In Talend Open Studio, you can apply processing directly to a spreadsheet in preparation for loading into a data mart. However, it's often better to do this type of work in the database itself. This is because of the flexibility and performance of running queries directly in the database process. For example, rather than gathering surrogate keys outside of the database using tMap and lookups from a file processing loop, load the data into the database and use a query containing high-performance joins for additional transformations.
Start by defining the main processing loop based off of tFileList. This will feed into a tMap component. The tMap component can provide some basic NULL-checking and data type validation, spooling any rejects off to reject table.
This is a Talend Open Studio job containing 3 subjobs that load a directory of spreadsheets into a MySQL table, leaving the results in place for additional processing.

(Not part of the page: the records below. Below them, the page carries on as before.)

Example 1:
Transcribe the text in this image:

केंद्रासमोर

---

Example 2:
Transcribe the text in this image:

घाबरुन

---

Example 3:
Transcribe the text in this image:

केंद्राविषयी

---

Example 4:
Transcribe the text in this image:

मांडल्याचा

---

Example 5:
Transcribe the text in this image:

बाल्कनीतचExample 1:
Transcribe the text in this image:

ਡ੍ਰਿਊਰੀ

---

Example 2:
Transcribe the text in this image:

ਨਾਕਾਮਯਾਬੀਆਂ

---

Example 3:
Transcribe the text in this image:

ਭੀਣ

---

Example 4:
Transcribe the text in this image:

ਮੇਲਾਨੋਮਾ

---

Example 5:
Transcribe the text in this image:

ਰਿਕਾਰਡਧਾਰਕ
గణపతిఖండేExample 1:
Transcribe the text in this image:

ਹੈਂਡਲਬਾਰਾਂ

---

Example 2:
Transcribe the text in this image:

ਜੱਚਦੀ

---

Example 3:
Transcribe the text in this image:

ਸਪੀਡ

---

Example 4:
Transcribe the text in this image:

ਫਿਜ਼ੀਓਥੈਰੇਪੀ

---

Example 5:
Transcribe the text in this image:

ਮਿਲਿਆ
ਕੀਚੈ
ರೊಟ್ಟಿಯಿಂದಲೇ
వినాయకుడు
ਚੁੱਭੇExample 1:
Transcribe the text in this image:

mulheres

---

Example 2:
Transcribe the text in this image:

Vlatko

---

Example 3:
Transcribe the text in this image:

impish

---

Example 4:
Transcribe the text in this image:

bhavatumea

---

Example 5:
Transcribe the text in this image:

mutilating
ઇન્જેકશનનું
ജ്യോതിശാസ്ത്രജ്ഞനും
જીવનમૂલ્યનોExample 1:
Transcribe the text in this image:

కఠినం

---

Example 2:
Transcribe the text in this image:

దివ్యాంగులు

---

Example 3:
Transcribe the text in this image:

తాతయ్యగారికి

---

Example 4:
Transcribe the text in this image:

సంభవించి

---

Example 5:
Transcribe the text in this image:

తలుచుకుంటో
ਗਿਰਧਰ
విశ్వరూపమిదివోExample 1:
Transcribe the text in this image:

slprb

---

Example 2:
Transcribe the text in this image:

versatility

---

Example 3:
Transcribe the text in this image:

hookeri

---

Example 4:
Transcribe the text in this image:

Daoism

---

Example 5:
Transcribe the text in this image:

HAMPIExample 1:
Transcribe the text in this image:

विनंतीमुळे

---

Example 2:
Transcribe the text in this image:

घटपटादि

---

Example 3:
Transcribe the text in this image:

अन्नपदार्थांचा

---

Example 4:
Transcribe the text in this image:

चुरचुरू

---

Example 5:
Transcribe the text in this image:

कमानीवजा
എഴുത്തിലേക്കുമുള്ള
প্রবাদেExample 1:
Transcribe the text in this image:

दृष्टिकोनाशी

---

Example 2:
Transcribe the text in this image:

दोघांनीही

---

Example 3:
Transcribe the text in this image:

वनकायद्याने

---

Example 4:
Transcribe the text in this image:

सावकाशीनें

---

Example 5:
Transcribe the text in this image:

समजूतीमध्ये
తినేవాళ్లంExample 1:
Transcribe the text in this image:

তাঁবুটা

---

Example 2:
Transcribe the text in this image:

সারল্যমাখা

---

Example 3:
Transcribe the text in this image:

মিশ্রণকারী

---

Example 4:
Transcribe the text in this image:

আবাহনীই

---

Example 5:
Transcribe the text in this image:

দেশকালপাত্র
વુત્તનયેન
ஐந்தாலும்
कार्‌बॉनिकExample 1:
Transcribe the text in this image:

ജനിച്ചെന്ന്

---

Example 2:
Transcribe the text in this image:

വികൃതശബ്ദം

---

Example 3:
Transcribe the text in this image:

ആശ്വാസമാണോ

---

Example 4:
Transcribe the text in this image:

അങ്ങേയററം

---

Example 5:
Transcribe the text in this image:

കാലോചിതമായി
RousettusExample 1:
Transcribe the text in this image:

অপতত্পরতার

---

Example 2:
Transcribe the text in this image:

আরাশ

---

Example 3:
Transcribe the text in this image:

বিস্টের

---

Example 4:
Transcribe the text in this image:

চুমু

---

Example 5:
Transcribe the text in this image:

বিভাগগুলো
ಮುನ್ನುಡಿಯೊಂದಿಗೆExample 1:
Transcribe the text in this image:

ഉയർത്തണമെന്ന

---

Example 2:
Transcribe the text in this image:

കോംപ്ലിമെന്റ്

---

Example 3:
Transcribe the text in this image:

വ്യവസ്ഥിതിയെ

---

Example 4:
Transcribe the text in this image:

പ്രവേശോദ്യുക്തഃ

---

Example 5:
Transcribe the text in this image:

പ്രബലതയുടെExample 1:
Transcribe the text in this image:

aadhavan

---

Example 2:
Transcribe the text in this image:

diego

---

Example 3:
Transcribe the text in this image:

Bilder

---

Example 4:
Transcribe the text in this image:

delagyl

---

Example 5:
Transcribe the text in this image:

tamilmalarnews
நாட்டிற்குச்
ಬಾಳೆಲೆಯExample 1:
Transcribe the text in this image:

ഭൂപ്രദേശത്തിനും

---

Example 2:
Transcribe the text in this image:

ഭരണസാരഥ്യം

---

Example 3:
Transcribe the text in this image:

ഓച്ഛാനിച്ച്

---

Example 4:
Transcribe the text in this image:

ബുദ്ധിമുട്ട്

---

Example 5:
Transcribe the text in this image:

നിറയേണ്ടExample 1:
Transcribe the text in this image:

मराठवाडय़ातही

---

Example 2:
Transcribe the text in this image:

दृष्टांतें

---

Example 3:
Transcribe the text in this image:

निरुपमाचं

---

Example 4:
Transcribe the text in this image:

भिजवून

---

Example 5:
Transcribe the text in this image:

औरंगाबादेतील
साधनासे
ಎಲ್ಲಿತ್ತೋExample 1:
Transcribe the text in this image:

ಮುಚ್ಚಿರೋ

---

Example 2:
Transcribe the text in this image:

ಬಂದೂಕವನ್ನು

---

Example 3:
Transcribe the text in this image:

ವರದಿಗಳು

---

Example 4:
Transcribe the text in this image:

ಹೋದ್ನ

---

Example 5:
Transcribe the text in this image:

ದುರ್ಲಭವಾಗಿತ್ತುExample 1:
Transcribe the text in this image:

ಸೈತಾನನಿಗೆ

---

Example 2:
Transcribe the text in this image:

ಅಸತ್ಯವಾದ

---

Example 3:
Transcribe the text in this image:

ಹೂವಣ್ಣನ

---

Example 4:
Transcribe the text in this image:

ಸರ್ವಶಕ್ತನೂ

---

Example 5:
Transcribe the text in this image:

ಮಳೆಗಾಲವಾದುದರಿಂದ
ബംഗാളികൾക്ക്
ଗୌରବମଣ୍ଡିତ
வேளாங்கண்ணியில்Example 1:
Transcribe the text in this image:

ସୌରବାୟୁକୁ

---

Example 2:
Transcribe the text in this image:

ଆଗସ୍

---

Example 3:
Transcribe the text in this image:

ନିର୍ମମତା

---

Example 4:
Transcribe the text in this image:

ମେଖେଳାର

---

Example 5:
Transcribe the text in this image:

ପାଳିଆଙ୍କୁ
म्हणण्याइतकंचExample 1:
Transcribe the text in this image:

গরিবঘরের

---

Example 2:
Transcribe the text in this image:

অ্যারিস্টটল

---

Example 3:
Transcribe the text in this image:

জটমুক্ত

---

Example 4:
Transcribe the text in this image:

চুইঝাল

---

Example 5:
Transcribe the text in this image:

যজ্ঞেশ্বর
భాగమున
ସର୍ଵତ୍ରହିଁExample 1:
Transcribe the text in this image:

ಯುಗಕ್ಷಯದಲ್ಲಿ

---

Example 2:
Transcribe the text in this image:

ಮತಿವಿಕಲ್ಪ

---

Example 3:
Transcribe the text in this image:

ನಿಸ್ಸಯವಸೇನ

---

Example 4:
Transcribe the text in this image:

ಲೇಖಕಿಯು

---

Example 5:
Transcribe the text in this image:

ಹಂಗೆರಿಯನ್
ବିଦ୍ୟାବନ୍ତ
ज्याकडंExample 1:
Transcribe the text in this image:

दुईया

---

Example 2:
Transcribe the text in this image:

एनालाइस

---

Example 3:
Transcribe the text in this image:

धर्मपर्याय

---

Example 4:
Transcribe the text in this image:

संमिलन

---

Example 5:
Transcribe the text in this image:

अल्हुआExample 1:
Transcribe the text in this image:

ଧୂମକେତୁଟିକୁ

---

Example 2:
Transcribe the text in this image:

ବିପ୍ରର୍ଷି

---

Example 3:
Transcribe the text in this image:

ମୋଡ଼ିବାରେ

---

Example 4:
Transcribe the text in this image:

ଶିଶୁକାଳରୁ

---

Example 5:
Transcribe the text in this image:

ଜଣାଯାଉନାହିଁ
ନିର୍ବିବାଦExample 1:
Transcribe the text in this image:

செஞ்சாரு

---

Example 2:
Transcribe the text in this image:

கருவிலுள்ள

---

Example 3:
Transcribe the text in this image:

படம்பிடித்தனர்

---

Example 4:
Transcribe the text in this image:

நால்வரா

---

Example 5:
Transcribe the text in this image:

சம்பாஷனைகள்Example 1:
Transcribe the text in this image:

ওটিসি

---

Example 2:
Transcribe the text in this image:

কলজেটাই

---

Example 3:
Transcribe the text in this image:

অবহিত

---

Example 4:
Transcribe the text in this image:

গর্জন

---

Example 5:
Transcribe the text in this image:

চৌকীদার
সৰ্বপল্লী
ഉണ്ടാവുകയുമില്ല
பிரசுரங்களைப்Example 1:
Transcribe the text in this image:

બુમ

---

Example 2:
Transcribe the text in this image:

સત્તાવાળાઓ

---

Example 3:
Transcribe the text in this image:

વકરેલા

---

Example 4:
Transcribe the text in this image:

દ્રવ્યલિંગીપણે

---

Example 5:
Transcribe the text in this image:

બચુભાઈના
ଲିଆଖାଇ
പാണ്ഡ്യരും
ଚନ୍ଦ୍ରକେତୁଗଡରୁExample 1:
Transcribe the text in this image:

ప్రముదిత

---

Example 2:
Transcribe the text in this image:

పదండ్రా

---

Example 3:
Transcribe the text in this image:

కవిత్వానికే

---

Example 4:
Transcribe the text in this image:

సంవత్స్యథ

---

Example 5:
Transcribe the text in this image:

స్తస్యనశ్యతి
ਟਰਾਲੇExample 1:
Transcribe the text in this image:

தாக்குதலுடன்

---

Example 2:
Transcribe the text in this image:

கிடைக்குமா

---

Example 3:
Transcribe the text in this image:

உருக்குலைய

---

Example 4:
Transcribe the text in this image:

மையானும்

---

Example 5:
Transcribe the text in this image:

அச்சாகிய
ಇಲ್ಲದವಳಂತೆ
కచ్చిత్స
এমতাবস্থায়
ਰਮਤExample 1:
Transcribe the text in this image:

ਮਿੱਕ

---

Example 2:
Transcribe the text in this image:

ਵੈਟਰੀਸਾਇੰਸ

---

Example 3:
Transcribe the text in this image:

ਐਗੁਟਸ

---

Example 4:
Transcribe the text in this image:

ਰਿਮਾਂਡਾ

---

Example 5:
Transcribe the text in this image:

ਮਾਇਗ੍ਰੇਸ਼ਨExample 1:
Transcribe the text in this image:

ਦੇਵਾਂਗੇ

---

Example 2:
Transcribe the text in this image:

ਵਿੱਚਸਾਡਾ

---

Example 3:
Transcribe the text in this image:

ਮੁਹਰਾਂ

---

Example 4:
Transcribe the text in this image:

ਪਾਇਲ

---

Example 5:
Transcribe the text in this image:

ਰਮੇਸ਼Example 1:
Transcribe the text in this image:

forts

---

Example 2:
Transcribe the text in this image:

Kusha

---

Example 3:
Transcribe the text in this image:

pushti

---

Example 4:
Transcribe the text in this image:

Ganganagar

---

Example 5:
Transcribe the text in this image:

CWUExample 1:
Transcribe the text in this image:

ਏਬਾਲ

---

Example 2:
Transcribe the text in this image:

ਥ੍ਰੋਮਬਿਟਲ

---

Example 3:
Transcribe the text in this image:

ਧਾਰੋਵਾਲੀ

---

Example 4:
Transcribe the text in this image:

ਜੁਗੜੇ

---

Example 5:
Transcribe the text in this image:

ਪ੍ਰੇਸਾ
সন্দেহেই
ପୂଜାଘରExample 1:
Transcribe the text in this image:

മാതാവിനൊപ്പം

|Talend Open Studio - A Typical ETL Staging Job|
While the tMysqlOutput components have an option to Clear or Truncate tables, we want to leave the records from each iteration in order to gain an economies of scale. That is, load every data file and then process the entire set in one large batch rather than flushing the contents out with every iteration. I use a single iteration of a tForeach (added a single element "once" to the list) to drive the two delete statements.
The tMap component contains logic for rejecting records. An alternate implementation would put this logic into a component like tFilterRow so that the specific failure condition could be tracked.
|Talend Open Studio - Map Only Valid Fields|
|Talend Open Studio - Mapping Reject|
Stage as String
The schemas for components like tFileInputExcel can use any simple data type available in Java: String, Integer, Date, Double. I find it useful to stage everything using very loose schemas where each field is a String. This has the following advantages
- Bring data into the system where it can be handled, and
- Allow for runtime processing related to Locales or conditional formatting.
Staging is used to load a database table where it is more convenient to analyze and process a record than a set of flat files. Once in the database, performant queries can be run without suffering the network latency of having to move data in and out of the database process. Talend Open Studio components provide the file processing and the data loading steps in this arrangement of subjobs.